Harvest the fruits when they’re large enough, but when they’re unripe and still green – much like juniper. Look for green fruits that are ⅛ of an inch to ¼ inch large. Handpick the unripe fruit (like you would juniper berries) and place them in a basket or bag. Set the unripe berries on a dry surface in the sun to dry. When they are dark red, they’re ready to be stored with your other spices. Separate some of the berries to be used as seeds to sprout new allspice saplings. Rub them against a sieve to release the seeds within. Leaves should be harvested and used immediately. They can be taken from the tree as soon as they are the desired size. Fruit will grow on some plants at 3 years, while others produce berries at 5 to 6 years of age.
Store the dried berries whole in an airtight container for 3 to 4 years. Ground allspice is used to preserve meats or is combined with clove, cinnamon, nutmeg, and other delectable spices. But ground allspice loses potency quickly. Grind them only just before cooking with them. Leaves of pimenta will not store and should be used in cooking in combination with other spices, like clove. Also like clove, store the pimenta berries in a dark, cool area.

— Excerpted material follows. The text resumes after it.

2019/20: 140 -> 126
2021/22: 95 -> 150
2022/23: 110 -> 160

Pimenta may sometimes show a sign or two of difficulty. Practicing integrated pest management in combination with careful observation will help keep the maintenance light. That way you can use harvested pimenta in cooking for many years to come.

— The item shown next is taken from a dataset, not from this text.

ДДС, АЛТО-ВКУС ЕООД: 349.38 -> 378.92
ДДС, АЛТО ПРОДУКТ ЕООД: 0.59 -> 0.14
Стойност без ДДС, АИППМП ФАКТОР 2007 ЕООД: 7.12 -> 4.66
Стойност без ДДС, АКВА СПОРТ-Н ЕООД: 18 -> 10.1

If you grow allspice in compacted earth, the root system will not have adequate room to absorb nutrients and will drop flowers, preventing access to sun-dried berries and seeds. Transplant a young tree in a rehab container if the earth is too compacted.

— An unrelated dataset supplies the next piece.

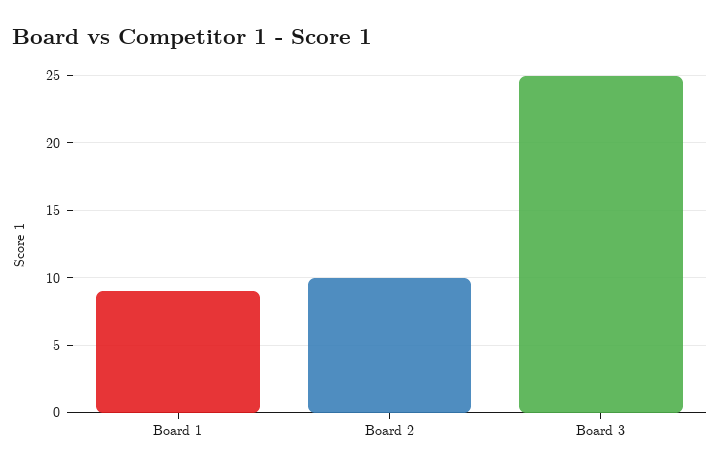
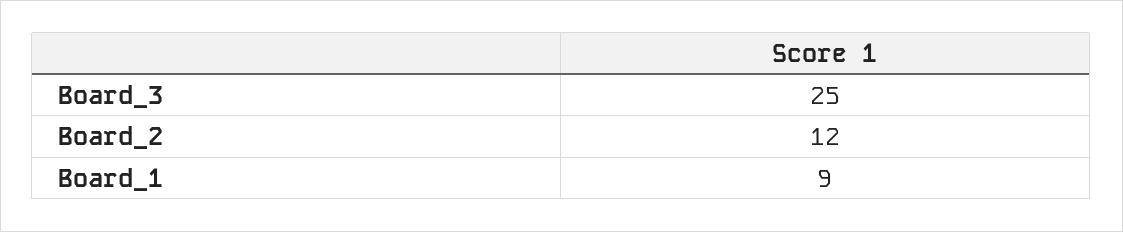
Board 2: 10 -> 12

When you don’t water your pimenta enough, it can stress the tree and make it more susceptible to pests and disease. This too limits your ability to do some cooking with the dried berries.
If your pimenta is subjected to cold and has resulting black-tipped branches and leaves, this is a sign cold damage has set in. Prune the cold-damaged parts and move the allspice into a climate-controlled area.
Spread fertilizers every 5 weeks at least or allspice will show symptoms of nutrient deficiency.
Although allspice doesn’t have many significant pests, mealybugs, whiteflies, and aphids sometimes feed on the sap of leaves and plant matter. Mealybugs look like tiny cotton balls. Aphids have pear-shaped bodies, and whiteflies are tiny gnat-sized moths. Treat aphids and whiteflies with a strong stream of water from a hose. Ladybugs and lacewings will eat them too. All three of these pests can be treated with neem oil spray. Do not use the spray in the flowering phase, as this deters beneficial pollinators.
Rust is a fungal disease that shows itself the bottom leaves of allspice. The first sign of the disease is white lesions. They take on a green tinge and then blacken leaves, causing defoliation. Prevent rust by providing proper drainage, and spread mulch around the base of your pimenta. There is no treatment for already-infected foliage, so remove any foliage with signs of rust. Spray the remainder of the tree with a copper-based fungicide to prevent further spread.
Powdery mildew is a fungal disease that congregates on the leaves of plants in cool, wet weather. Remove affected leaves as they appear. If the leaves fall, this is a sign the disease has progressed significantly. Prevent powdery mildew with copper fungicide sprays or neem oil.
Bacterial crown gall causes large masses to form at the base of pimenta and on the roots too. A gall at the trunk is the first sign. Progressions of the disease can cause wilting and total death. There is no effective treatment for crown gall, so prevention is key to success. Many species of established tree can live with crown gall for quite some time, but you will need to destroy any infected material from that bacterial disease. Do not compost those materials.
Frequently Asked Questions
Q: Are allspice leaves edible?
A: They are! Harvest and use them as needed.
Q: Can I eat allspice berries?
A: Yes, but dry and grind them first.